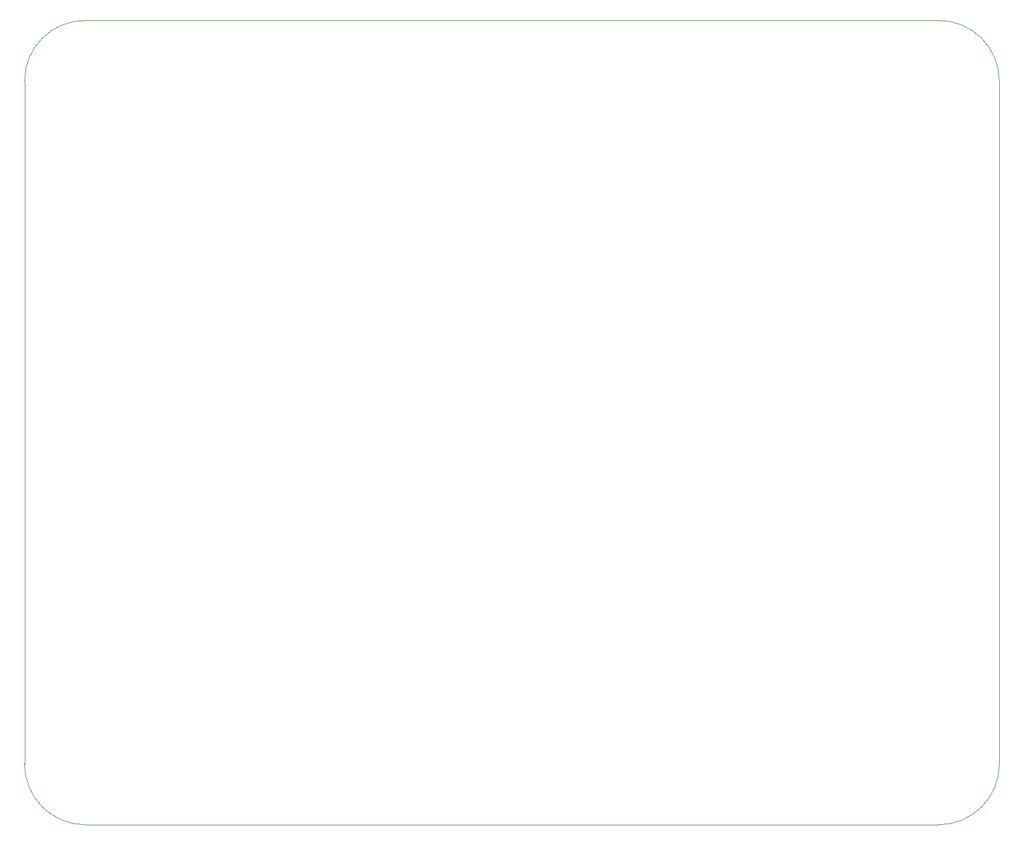
<source format=gbr>
%TF.GenerationSoftware,KiCad,Pcbnew,(5.1.10)-1*%
%TF.CreationDate,2023-07-09T15:29:34-05:00*%
%TF.ProjectId,multiplexer cell tester,6d756c74-6970-46c6-9578-65722063656c,A*%
%TF.SameCoordinates,Original*%
%TF.FileFunction,Profile,NP*%
%FSLAX46Y46*%
G04 Gerber Fmt 4.6, Leading zero omitted, Abs format (unit mm)*
G04 Created by KiCad (PCBNEW (5.1.10)-1) date 2023-07-09 15:29:34*
%MOMM*%
%LPD*%
G01*
G04 APERTURE LIST*
%TA.AperFunction,Profile*%
%ADD10C,0.050000*%
%TD*%
G04 APERTURE END LIST*
D10*
X220450000Y-142240000D02*
G75*
G02*
X211560000Y-151130000I-8890000J0D01*
G01*
X77470000Y-42040000D02*
G75*
G02*
X86360000Y-33150000I8890000J0D01*
G01*
X211560000Y-33150000D02*
G75*
G02*
X220450000Y-42040000I0J-8890000D01*
G01*
X86360000Y-151130000D02*
G75*
G02*
X77470000Y-142240000I0J8890000D01*
G01*
X220450000Y-142240000D02*
X220450000Y-42040000D01*
X86360000Y-33150000D02*
X211560000Y-33150000D01*
X86360000Y-151130000D02*
X211560000Y-151130000D01*
X77470000Y-142240000D02*
X77470000Y-42040000D01*
M02*

</source>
.....
» **WHAT THE EXERCISE ASKS**
Repeat the material exactly, without images.

» **ANSWER BOX**
<source format=gbr>
%TF.GenerationSoftware,KiCad,Pcbnew,(5.1.10)-1*%
%TF.CreationDate,2023-07-09T15:29:34-05:00*%
%TF.ProjectId,multiplexer cell tester,6d756c74-6970-46c6-9578-65722063656c,A*%
%TF.SameCoordinates,Original*%
%TF.FileFunction,Profile,NP*%
%FSLAX46Y46*%
G04 Gerber Fmt 4.6, Leading zero omitted, Abs format (unit mm)*
G04 Created by KiCad (PCBNEW (5.1.10)-1) date 2023-07-09 15:29:34*
%MOMM*%
%LPD*%
G01*
G04 APERTURE LIST*
%TA.AperFunction,Profile*%
%ADD10C,0.050000*%
%TD*%
G04 APERTURE END LIST*
D10*
X220450000Y-142240000D02*
G75*
G02*
X211560000Y-151130000I-8890000J0D01*
G01*
X77470000Y-42040000D02*
G75*
G02*
X86360000Y-33150000I8890000J0D01*
G01*
X211560000Y-33150000D02*
G75*
G02*
X220450000Y-42040000I0J-8890000D01*
G01*
X86360000Y-151130000D02*
G75*
G02*
X77470000Y-142240000I0J8890000D01*
G01*
X220450000Y-142240000D02*
X220450000Y-42040000D01*
X86360000Y-33150000D02*
X211560000Y-33150000D01*
X86360000Y-151130000D02*
X211560000Y-151130000D01*
X77470000Y-142240000D02*
X77470000Y-42040000D01*
M02*

</source>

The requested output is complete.